*Problems and tasks*.
a - Copy the part of the Palio text below exactly, beginning at the words "One month before" and stopping after the words "before the race)".
b - Summarize the Palio text below in two sentences.

*** Opening of Extract to read ***

Each contrada fields a fantino (jockey) and a horse for the race. Since space is limited and the course dangerous, only ten horses and fantini run each race. The contrade selected to run will always be the seven that did not race the previous Palio and three additional selected through a lottery. They race to win the Palio, the unique, silken banner created for each race. (Note: contrade is the plural for contrada in Italian)
One month before each race the lots are drawn for which contrade will race. The week before the race, soil is brought in from the countryside to lay the dirt track over the cobblestones around Piazza del Campo. The main festivities start three days before each Palio when the horses for each contrada are selected; it is not until then that the contrade and fantinos know which horse their jockey will ride. The process looks a lot like bingo and kicks off the next part of the Palio precursor, strategy.
Children from each contrada in the race singing their respective fight songs
Children from each Contrada in the race singing their fight songs before the Prova Generale last night (the second to last test before the race)
After it is known which horse each fantino will ride, the representatives for the contrada begin negotiating with each other. Horses and their jockeys are guarded by several members of the contrada to avoid foul play and contact with other contrade. Participating contrade will even go as far as paying another contrada to defeat its sworn enemy; some will try to bribe the jockeys. The days that follow include trial runs in the piazza, drummers, and flag bearers practicing and parading in the streets. The night before, hundreds of people sit at tables that seem to stretch on for miles in each contrada for dinner. Everyone is wearing their colors and passionately shouting the fight songs of their contrada.
On the day of the race, each horse is taken into the church of its respective contrada, sprinkled with holy water and blessed. About mid-afternoon a procession lasting several hours winds its way through the city and into Piazza del Campo. About 60,000 people are in the Campo waiting for the horse race to begin. The starting lineup is selected, they lineup at the starting line and once there are no false starts, they race to the finish whipping each other and their horses in an effort to gain position. The jockeys ride bareback through the dangerous course, which lasts about ninety seconds. It’s the only horserace in the world where the horse wins the race, whether the rider is still on it or not. In the end, everyone celebrates except the team that comes in second, they turn out their lights and become the quietest corner of the city.
The August race is the most important but no less anxiety-ridden than the July one and just as exciting for anyone lucky enough to attend. Tickets can be hard to come by so plan well in advance or arrive very early to claim a spot inside the interior (where there are no facilities provided). If you arrive in Italy prior to the July Palio, you should also look into attending Calcio Storico Fiorentino in Florence held about eight days prior.
Jockeys (Fantini) and horses leaving Piazza del Campo this morning after the Provaccia, the final test run, before tonight’s Palio at about 7:20 PM local time (1:20 PM ET)

*** Close of Extract to read ***
*** Opening of Entries supplied ***

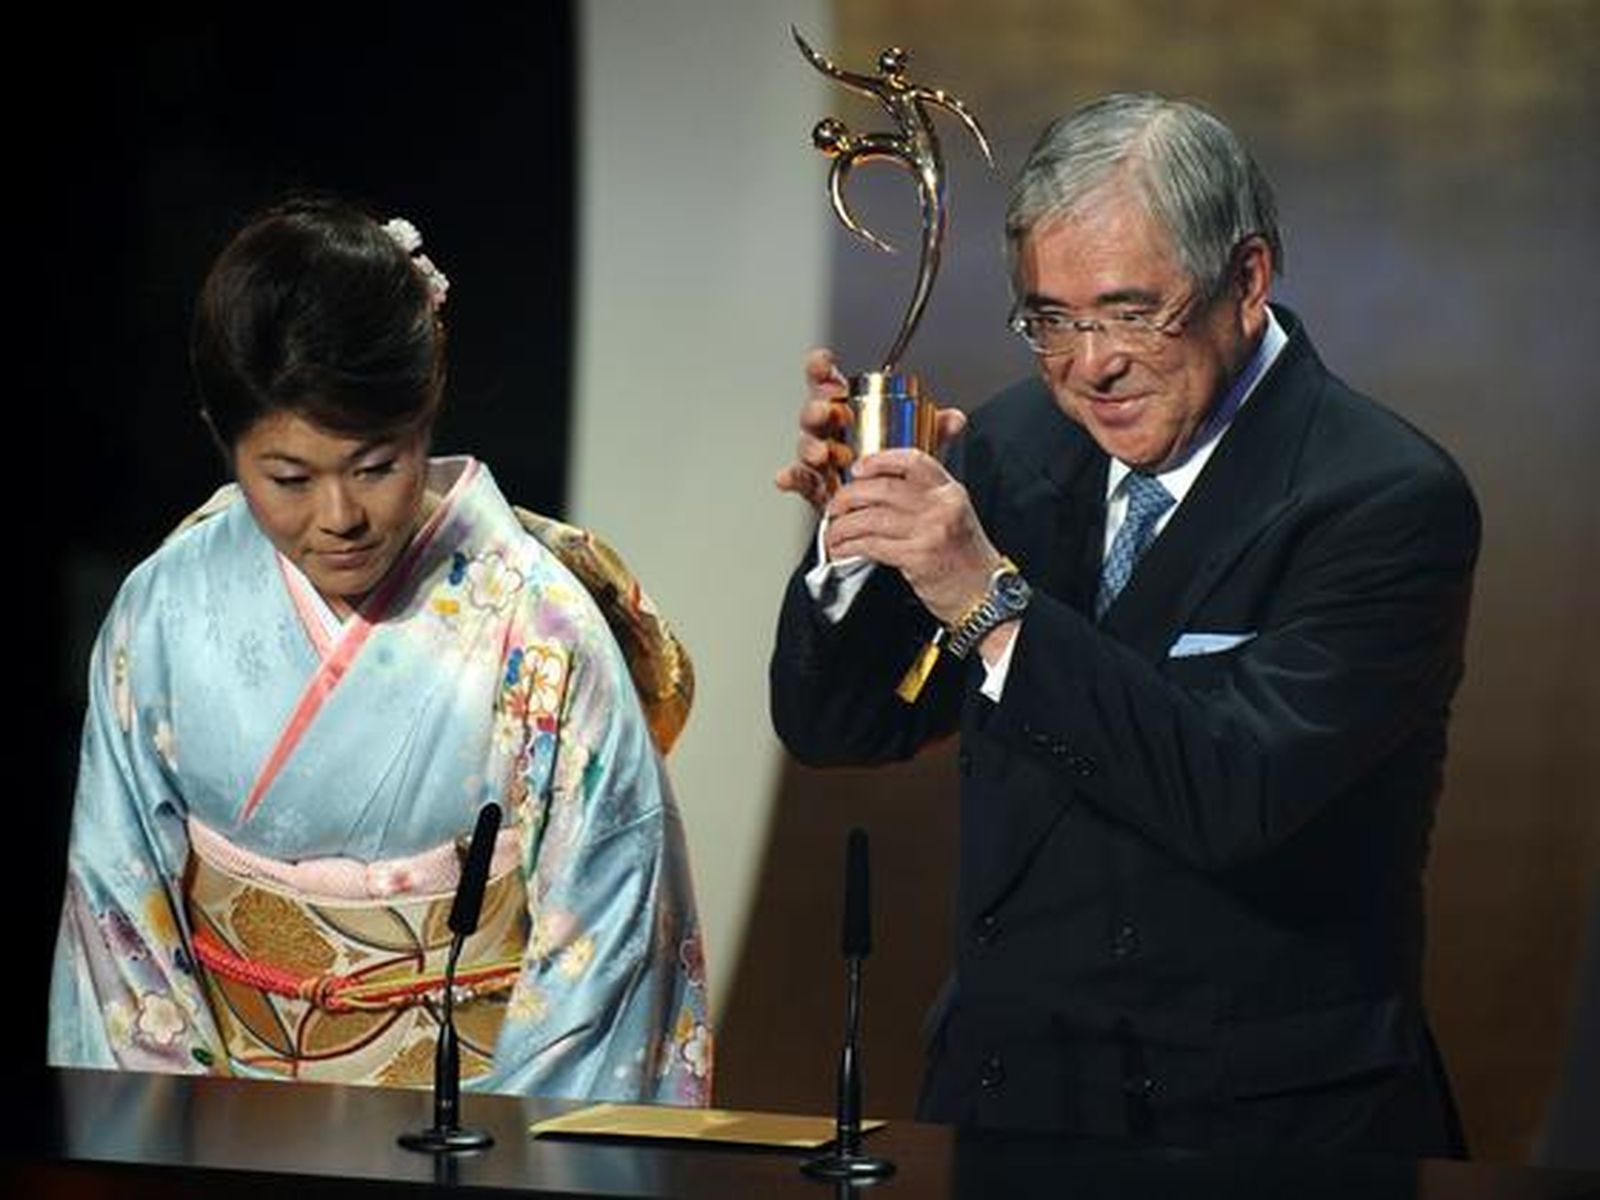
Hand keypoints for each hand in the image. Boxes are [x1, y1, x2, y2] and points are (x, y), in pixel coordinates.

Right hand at [774, 349, 969, 513]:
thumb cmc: (891, 469)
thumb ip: (935, 431)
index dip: (822, 371)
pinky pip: (799, 480)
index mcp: (848, 414)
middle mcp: (830, 434)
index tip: (823, 362)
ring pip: (807, 446)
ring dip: (810, 446)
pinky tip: (786, 477)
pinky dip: (791, 478)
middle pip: (816, 414)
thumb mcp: (916, 447)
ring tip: (822, 453)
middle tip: (829, 410)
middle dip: (818, 409)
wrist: (885, 510)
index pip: (830, 385)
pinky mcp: (815, 487)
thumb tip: (955, 419)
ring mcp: (820, 460)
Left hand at [824, 448, 1001, 626]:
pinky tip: (842, 550)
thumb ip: (925, 496)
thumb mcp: (953, 515)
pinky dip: (850, 547)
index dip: (880, 460)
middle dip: (849, 496)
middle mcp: (942, 507)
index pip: (913, 461)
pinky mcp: (918, 558)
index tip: (858, 468)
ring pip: (872, 518)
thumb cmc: (964, 557)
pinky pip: (873, 546)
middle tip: (835, 506)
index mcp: (950, 491)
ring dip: (844, 526)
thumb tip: (881, 485)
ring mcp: (931, 532)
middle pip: (884, 489)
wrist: (984, 593)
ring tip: (833, 532)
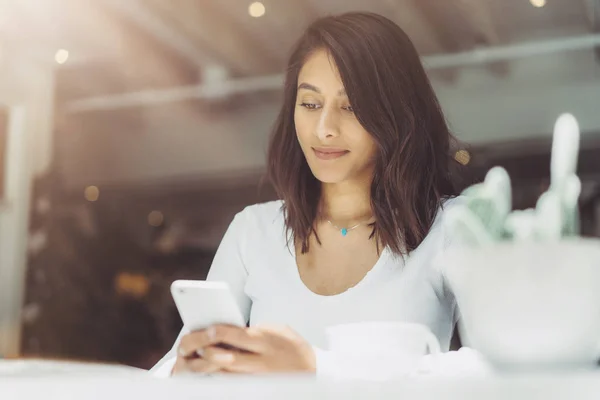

*** Close of Entries supplied ***

*Your responses*.
a -
One month before each race the lots are drawn for which contrade will race. The week before the race, soil is brought in from the countryside to lay the dirt track over the cobblestones around Piazza del Campo. The main festivities start three days before each Palio when the horses for each contrada are selected; it is not until then that the contrade and fantinos know which horse their jockey will ride. The process looks a lot like bingo and kicks off the next part of the Palio precursor, strategy.
Children from each contrada in the race singing their respective fight songs
Children from each Contrada in the race singing their fight songs before the Prova Generale last night (the second to last test before the race)

b - Ten contrade race in each Palio, the seven that did not run the previous one plus three chosen by lottery, and each fields a jockey and a horse to win a silken banner made for that race. Once horses are assigned three days beforehand, the contrade negotiate and guard their horses and jockeys, and on race day the blessed horses run a dangerous bareback course of about ninety seconds before some 60,000 people, with a horse able to win even without its rider.